Begraben wurde von der Praxis die Vorstellung, man könne von egal woher kommen und im israelischen Schmelztiegel automatisch eine neue Identität gewinnen. Das erklärte Sarit Yishai-Levi. Sie beschrieb die Reservatsformate, in denen sich Aschkenasen von Sepharden isolieren. Jede Gruppe besucht eigene Heiratsmärkte. Yishai-Levi betonte ihren Stolz auf eine „reine Abstammung“. Ihre Vorfahren kamen aus Spanien nicht auf den Umwegen des Maghrebs nach Jerusalem, sondern straight mit dem Ticket der massenhaften Vertreibung von Juden aus Spanien im 16. Jahrhundert. Yishai-Levi ist zwar eine Sephardim, identifiziert sich aber nicht mit den Sepharden, die in arabischen Prägestöcken abgestempelt wurden.

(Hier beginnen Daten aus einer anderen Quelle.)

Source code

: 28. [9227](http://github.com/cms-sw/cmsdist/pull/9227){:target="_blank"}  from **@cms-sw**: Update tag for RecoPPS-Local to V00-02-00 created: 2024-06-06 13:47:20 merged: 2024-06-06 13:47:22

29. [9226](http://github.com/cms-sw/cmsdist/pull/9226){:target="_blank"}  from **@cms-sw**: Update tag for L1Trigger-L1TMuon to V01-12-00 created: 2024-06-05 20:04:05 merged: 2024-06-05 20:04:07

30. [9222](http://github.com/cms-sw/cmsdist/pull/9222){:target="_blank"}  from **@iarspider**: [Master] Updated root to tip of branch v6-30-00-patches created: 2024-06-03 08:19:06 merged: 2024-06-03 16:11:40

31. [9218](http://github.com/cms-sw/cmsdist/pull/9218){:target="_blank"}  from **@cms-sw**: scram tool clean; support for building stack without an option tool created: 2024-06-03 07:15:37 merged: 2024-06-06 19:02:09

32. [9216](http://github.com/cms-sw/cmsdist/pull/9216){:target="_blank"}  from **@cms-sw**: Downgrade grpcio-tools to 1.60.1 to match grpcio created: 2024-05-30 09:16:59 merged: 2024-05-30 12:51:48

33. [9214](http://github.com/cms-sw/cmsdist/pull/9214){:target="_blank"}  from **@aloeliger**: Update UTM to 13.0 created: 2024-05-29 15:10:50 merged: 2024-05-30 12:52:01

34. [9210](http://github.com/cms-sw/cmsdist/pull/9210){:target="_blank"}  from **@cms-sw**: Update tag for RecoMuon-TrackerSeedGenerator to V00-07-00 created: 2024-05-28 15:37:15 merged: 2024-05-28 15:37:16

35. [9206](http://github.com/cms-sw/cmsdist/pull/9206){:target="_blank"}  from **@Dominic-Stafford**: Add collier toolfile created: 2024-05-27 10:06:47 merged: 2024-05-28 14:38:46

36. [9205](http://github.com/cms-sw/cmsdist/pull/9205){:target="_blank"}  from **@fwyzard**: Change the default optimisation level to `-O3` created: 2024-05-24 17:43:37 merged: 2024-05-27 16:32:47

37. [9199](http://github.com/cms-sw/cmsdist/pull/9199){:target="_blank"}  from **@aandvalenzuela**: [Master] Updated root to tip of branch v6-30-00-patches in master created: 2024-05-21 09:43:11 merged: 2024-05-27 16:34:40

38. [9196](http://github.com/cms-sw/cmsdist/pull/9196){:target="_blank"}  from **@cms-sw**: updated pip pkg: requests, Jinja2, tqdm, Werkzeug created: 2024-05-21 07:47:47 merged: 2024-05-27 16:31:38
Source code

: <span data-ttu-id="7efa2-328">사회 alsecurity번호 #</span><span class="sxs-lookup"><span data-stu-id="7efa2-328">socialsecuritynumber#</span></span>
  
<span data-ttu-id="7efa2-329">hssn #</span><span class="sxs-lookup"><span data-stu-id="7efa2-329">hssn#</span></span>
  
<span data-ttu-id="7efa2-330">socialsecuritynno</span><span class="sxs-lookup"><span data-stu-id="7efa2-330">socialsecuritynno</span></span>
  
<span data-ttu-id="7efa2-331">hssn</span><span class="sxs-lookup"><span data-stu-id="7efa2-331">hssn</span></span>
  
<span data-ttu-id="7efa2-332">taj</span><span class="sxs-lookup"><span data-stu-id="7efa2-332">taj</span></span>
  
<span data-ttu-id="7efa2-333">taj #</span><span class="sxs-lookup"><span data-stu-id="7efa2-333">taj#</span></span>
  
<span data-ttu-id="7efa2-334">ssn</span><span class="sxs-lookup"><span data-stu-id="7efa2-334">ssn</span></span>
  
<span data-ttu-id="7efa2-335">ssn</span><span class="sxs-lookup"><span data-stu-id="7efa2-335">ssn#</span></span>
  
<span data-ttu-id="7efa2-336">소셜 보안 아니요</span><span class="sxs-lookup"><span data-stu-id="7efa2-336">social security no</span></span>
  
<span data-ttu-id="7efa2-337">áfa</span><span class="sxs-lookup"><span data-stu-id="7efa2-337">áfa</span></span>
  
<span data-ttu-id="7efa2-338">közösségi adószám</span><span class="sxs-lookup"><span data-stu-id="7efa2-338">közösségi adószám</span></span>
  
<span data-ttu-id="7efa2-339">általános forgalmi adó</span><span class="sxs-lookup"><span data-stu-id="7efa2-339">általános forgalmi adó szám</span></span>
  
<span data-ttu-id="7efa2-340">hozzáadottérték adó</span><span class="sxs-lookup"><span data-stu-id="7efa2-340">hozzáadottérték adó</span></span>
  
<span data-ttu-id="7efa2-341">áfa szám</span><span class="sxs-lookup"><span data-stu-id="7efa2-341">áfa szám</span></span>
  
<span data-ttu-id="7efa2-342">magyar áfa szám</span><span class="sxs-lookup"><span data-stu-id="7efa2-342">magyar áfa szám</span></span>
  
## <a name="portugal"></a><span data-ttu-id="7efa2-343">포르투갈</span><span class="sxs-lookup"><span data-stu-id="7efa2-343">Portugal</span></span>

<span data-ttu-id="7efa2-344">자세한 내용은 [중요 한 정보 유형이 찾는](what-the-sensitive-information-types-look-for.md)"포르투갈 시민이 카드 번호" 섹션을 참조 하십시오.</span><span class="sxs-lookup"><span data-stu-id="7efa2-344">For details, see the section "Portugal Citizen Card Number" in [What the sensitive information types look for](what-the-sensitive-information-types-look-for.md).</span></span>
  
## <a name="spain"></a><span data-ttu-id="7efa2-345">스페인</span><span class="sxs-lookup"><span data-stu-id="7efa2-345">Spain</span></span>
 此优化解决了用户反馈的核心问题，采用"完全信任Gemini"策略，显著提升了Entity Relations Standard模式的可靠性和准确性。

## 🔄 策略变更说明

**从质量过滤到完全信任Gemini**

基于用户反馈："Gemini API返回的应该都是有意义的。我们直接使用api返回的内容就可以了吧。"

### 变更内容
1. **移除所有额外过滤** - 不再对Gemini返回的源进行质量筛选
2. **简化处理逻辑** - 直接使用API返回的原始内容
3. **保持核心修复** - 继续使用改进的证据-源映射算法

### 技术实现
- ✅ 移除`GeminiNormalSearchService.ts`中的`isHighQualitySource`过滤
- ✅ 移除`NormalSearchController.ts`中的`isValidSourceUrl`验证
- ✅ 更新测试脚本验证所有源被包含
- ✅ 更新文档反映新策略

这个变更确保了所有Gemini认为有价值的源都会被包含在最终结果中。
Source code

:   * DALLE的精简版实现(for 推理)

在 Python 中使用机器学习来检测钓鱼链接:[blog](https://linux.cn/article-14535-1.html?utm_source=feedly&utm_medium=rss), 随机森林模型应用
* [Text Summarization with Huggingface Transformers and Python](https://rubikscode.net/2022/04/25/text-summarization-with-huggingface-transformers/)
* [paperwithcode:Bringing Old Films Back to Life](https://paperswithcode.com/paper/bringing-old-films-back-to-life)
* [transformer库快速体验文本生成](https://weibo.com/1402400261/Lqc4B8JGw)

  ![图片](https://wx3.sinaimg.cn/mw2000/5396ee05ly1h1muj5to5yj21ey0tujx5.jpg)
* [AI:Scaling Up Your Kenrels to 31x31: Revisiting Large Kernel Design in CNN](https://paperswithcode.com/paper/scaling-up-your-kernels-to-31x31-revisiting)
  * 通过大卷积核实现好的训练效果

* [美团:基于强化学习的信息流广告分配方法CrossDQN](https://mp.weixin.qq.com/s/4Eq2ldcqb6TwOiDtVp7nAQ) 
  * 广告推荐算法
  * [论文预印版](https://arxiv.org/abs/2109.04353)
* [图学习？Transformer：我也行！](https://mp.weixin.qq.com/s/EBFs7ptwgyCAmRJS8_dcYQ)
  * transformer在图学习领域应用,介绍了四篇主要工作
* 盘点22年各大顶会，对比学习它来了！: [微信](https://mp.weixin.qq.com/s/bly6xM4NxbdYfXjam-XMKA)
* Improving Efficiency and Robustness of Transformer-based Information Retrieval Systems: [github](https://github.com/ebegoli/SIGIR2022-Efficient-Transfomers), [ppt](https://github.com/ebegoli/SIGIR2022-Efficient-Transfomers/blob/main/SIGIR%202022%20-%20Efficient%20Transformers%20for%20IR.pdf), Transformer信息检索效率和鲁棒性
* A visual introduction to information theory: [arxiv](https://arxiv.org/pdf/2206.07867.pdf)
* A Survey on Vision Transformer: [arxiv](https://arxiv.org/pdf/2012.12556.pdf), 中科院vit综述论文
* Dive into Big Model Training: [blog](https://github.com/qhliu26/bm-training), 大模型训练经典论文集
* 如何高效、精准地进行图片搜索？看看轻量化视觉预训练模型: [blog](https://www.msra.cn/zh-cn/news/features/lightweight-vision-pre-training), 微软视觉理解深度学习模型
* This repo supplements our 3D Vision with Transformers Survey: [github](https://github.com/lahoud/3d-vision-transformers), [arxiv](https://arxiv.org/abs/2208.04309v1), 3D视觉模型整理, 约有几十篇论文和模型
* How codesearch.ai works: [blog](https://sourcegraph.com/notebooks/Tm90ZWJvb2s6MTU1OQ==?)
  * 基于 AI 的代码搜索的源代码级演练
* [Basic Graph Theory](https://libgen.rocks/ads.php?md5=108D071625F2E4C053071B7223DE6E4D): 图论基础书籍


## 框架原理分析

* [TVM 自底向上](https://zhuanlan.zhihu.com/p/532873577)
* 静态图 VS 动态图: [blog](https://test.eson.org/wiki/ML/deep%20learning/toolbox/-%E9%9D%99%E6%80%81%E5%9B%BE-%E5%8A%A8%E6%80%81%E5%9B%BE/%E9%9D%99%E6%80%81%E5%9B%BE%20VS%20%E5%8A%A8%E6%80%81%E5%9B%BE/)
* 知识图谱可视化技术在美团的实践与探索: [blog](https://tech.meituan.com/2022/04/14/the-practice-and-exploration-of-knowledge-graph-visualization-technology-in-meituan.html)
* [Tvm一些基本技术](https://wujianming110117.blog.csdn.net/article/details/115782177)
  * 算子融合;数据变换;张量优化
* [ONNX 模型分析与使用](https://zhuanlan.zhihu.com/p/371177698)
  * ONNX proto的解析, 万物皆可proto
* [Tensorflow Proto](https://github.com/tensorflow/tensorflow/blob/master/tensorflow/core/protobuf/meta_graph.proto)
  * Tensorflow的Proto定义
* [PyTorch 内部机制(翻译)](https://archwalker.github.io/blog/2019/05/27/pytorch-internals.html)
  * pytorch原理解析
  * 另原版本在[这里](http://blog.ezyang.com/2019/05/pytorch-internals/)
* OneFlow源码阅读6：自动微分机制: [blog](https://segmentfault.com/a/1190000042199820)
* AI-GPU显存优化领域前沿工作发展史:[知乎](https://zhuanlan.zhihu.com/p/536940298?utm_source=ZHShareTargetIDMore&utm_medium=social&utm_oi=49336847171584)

Ich gehe nicht chronologisch vor. Es gab drei Veranstaltungsblöcke. Im ersten Durchgang traf Sarit Yishai-Levi Fatma Aydemir. Dann redete Amichai Shalev mit Nicol Ljubić. Shelly Kupferberg moderierte die ersten beiden Gespräche, Natascha Freundel sprach zum Schluss mit Yiftach Ashkenazy und Takis Würger. Gleich mehr. Ich brauche einen Kaffee.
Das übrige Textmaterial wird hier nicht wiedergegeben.